╭─ SUPPLIED DATA

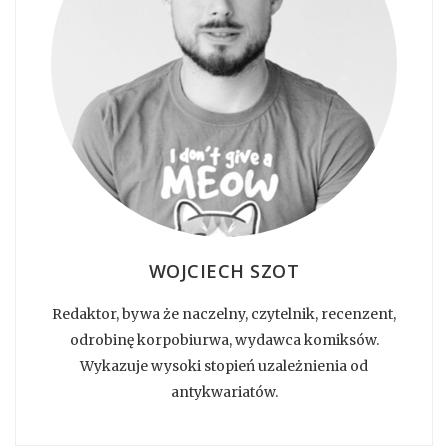
WOJCIECH SZOT
Redaktor, bywa że naczelny, czytelnik, recenzent,
odrobinę korpobiurwa, wydawca komiksów.
Wykazuje wysoki stopień uzależnienia od
antykwariatów.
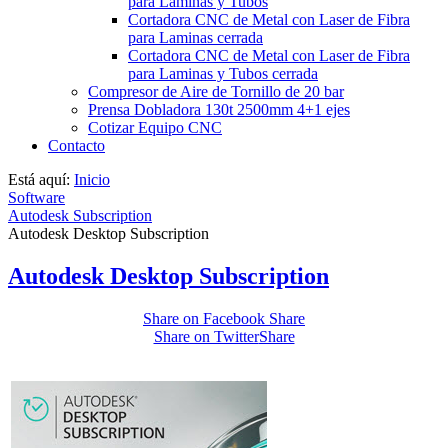
para Laminas y Tubos
Cortadora CNC de Metal con Laser de Fibra
para Laminas cerrada
Cortadora CNC de Metal con Laser de Fibra
para Laminas y Tubos cerrada
Compresor de Aire de Tornillo de 20 bar
Prensa Dobladora 130t 2500mm 4+1 ejes
Cotizar Equipo CNC
Contacto
Está aquí:
Inicio
Software
Autodesk Subscription
Autodesk Desktop Subscription
Autodesk Desktop Subscription
Share on Facebook
Share
Share on Twitter
Share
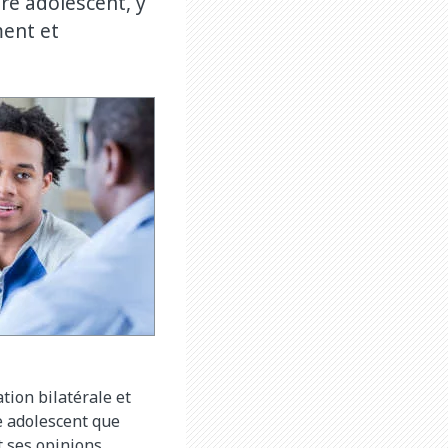
re adolescent, y
ent et
ion bilatérale et
re adolescent que
t ses opinions.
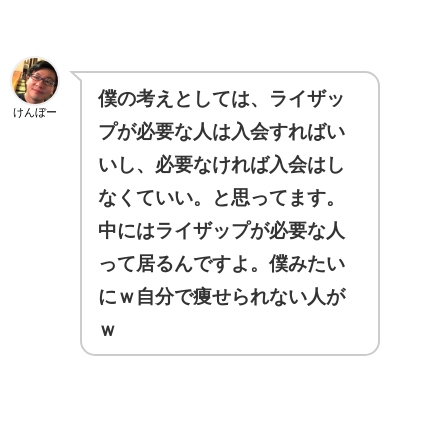
僕の考えとしては、ライザッ
けんぼー
プが必要な人は入会すればい
いし、必要なければ入会はし
なくていい。と思ってます。
中にはライザップが必要な人
って居るんですよ。僕みたい
にｗ自分で痩せられない人が
ｗ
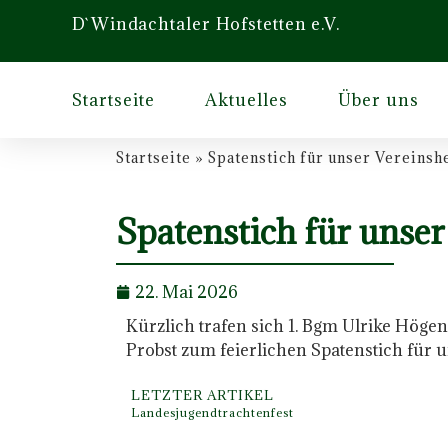
D`Windachtaler Hofstetten e.V.
Startseite
Aktuelles
Über uns
Startseite
»
Spatenstich für unser Vereinsh
Spatenstich für unse
22. Mai 2026
Kürzlich trafen sich 1. Bgm Ulrike Höge
Probst zum feierlichen Spatenstich für 
LETZTER ARTIKEL
Landesjugendtrachtenfest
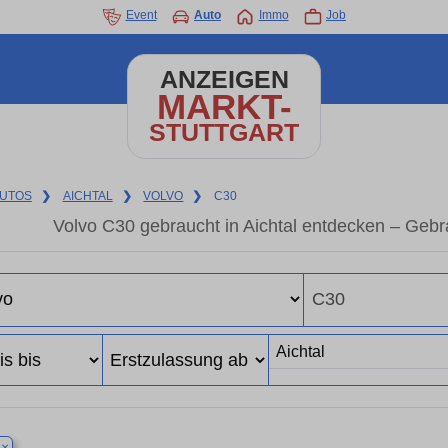
Event
Auto
Immo
Job
ANZEIGEN
MARKT-
STUTTGART
UTOS
❯
AICHTAL
❯
VOLVO
❯
C30
Volvo C30 gebraucht in Aichtal entdecken – Geb
×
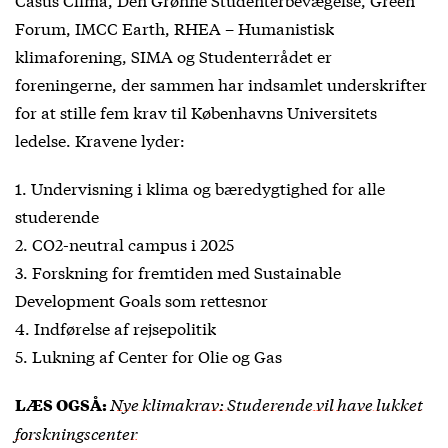
Forum, IMCC Earth, RHEA – Humanistisk
klimaforening, SIMA og Studenterrådet er
foreningerne, der sammen har indsamlet underskrifter
for at stille fem krav til Københavns Universitets
ledelse. Kravene lyder:
1. Undervisning i klima og bæredygtighed for alle
studerende
2. CO
2
-neutral campus i 2025
3. Forskning for fremtiden med Sustainable
Development Goals som rettesnor
4. Indførelse af rejsepolitik
5. Lukning af Center for Olie og Gas
Nye klimakrav: Studerende vil have lukket
LÆS OGSÅ:
forskningscenter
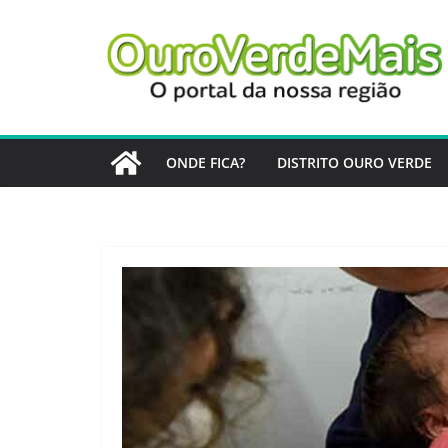
Pular
para
o
conteúdo
ONDE FICA?
DISTRITO OURO VERDE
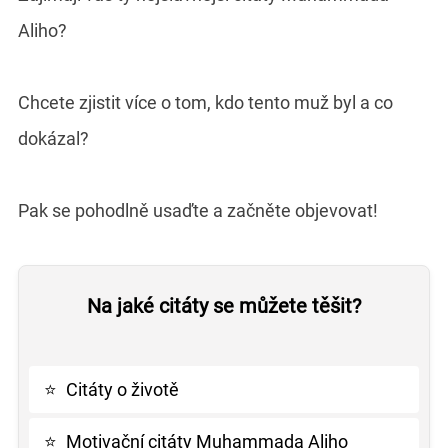
Aliho?
Chcete zjistit více o tom, kdo tento muž byl a co
dokázal?
Pak se pohodlně usaďte a začněte objevovat!
Na jaké citáty se můžete těšit?
⭐
Citáty o životě
⭐
Motivační citáty Muhammada Aliho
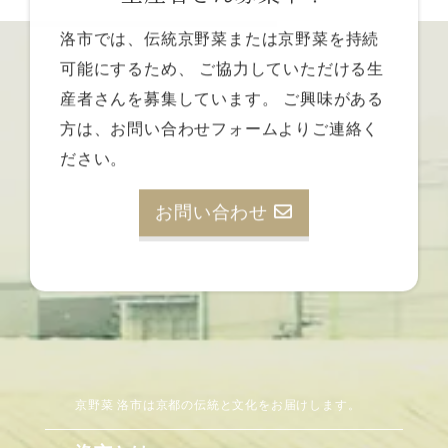
洛市では、伝統京野菜または京野菜を持続
可能にするため、
ご協力していただける生
産者さんを募集しています。
ご興味がある
方は、お問い合わせフォームよりご連絡く
ださい。
お問い合わせ
京野菜 洛市は京都の伝統と文化をお届けします。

╰─

- [ACTIVITY]:
The entries are to be printed exactly as written; the pictures are to be left out.

- [TASK RESPONSE]:
WOJCIECH SZOT
Redaktor, bywa że naczelny, czytelnik, recenzent,
odrobinę korpobiurwa, wydawca komiksów.
Wykazuje wysoki stopień uzależnienia od
antykwariatów.
para Laminas y Tubos
Cortadora CNC de Metal con Laser de Fibra
para Laminas cerrada
Cortadora CNC de Metal con Laser de Fibra
para Laminas y Tubos cerrada
Compresor de Aire de Tornillo de 20 bar
Prensa Dobladora 130t 2500mm 4+1 ejes
Cotizar Equipo CNC
Contacto
Está aquí:
Inicio
Software
Autodesk Subscription
Autodesk Desktop Subscription
Autodesk Desktop Subscription
Share on Facebook
Share
Share on Twitter
Share
re adolescent, y
ent et
ion bilatérale et
re adolescent que
t ses opinions.
僕の考えとしては、ライザッ
けんぼー
プが必要な人は入会すればい
いし、必要なければ入会はし
なくていい。と思ってます。
中にはライザップが必要な人
って居るんですよ。僕みたい
にｗ自分で痩せられない人が
ｗ
D`Windachtaler Hofstetten e.V.
Startseite
Aktuelles
Über uns
Startseite
»
Spatenstich für unser Vereinsh
Spatenstich für unse
22. Mai 2026
Kürzlich trafen sich 1. Bgm Ulrike Höge
Probst zum feierlichen Spatenstich für 
LETZTER ARTIKEL
Landesjugendtrachtenfest
Event
Auto
Immo
Job
ANZEIGEN
MARKT-
STUTTGART
UTOS
❯
AICHTAL
❯
VOLVO
❯
C30
Volvo C30 gebraucht in Aichtal entdecken – Geb
×
Forum, IMCC Earth, RHEA – Humanistisk
klimaforening, SIMA og Studenterrådet er
foreningerne, der sammen har indsamlet underskrifter
for at stille fem krav til Københavns Universitets
ledelse. Kravene lyder:
1. Undervisning i klima og bæredygtighed for alle
studerende
2. CO
2
-neutral campus i 2025
3. Forskning for fremtiden med Sustainable
Development Goals som rettesnor
4. Indførelse af rejsepolitik
5. Lukning af Center for Olie og Gas
Nye klimakrav: Studerende vil have lukket
LÆS OGSÅ:
forskningscenter
Pular
para
o
conteúdo
ONDE FICA?
DISTRITO OURO VERDE
Aliho?
Chcete zjistit více o tom, kdo tento muž byl a co
dokázal?
Pak se pohodlně usaďte a začněte objevovat!
Na jaké citáty se můžete těšit?
⭐
Citáty o životě
⭐
Motivační citáty Muhammada Aliho
洛市では、伝統京野菜または京野菜を持続
可能にするため、
ご協力していただける生
産者さんを募集しています。
ご興味がある
方は、お問い合わせフォームよりご連絡く
ださい。
お問い合わせ
京野菜 洛市は京都の伝統と文化をお届けします。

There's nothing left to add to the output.